The Royal Australian College of General Practitioners (RACGP) has attempted to mitigate this by providing a searchable table of eligible PBS medicines. To further bridge this clinical gap, work is underway at the RACGP to develop a comprehensive prescriber kit intended for the Department of Health. This suggests that the current information delivery system is insufficient for the needs of practicing physicians.
Ensuring the correct dosage and adherence for antihypertensive therapy remains a critical point of care, often requiring the oversight of board-certified cardiologists to mitigate long-term cardiovascular morbidity, especially when medication access is inconsistent.
The Pharmacy Bottleneck and Professional Friction
While GP confusion is a passive barrier, reports suggest a more active resistance occurring at the point of dispensing. There are documented reports that pharmacists are discouraging the utilize of longer prescriptions. This reluctance creates a contradictory environment for the patient: the government offers a saving, the GP may be unsure of the eligibility, and the pharmacist—the final gatekeeper of the medication—may actively steer the patient away from the benefit.
This professional friction highlights a misalignment between federal health goals and the operational realities of community pharmacy. When pharmacists discourage the adoption of a government-mandated cost-saving measure, it creates a breakdown in the patient-provider trust loop. The tension between the prescribing physician and the dispensing pharmacist can lead to fragmented care, where the patient is caught in the middle of a regulatory tug-of-war.
The friction between prescribing physicians and dispensing pharmacists suggests a require for clearer regulatory frameworks and better communication protocols. Pharmacy owners and managers may need to consult healthcare compliance attorneys to align their operational protocols with federal government mandates and avoid the pitfalls of discouraging eligible patient benefits.

The current trajectory of the 60-day dispensing plan suggests that policy alone cannot dictate clinical outcomes. Without a streamlined, automated way for GPs to identify eligible medicines and a concerted effort to align pharmacist incentives with patient savings, the “cheaper medicine plan” will remain an underutilized tool.
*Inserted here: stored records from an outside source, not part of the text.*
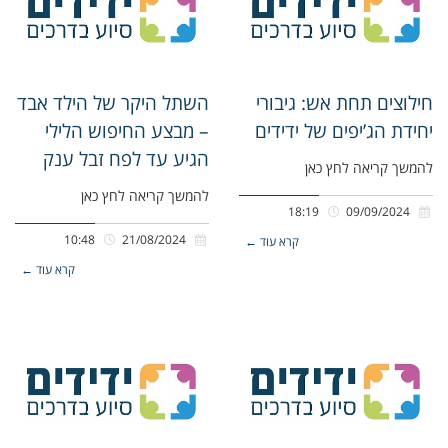
חילוצים תחת אש: גיבורי
השתל היקר של הילד אבד
יחידת הג’יפים של ידידים
– מבצע החיפוש הלילי
הגיע עד לפח זבל ענק
להמשך קריאה לחץ כאן
להמשך קריאה לחץ כאן
18:19
09/09/2024
10:48
21/08/2024
קרא עוד ←
קרא עוד ←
The future of pharmaceutical access in Australia depends on removing these human-centric barriers and replacing them with integrated clinical intelligence. Until then, the responsibility falls on the patient and the provider to proactively navigate a broken system to secure the affordability of essential healthcare.
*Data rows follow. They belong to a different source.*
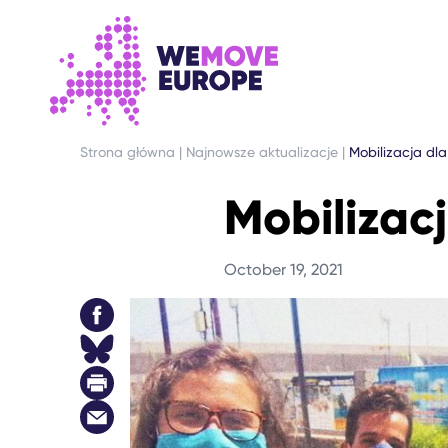
PRZEJDŹ DO GŁÓWNEJ TREŚCI
PRZEJDŹ DO STOPKI
Strona główna
|
Najnowsze aktualizacje
|
Mobilizacja dla
Mobilizac
October 19, 2021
To ensure your care plan is optimized for both clinical efficacy and cost-effectiveness, we recommend utilizing our directory to connect with vetted healthcare professionals who are current with the latest PBS guidelines.
Disclaimer: The information provided in this article is for educational and scientific communication purposes only and does not constitute medical advice. Always consult with a qualified healthcare provider regarding any medical condition, diagnosis, or treatment plan.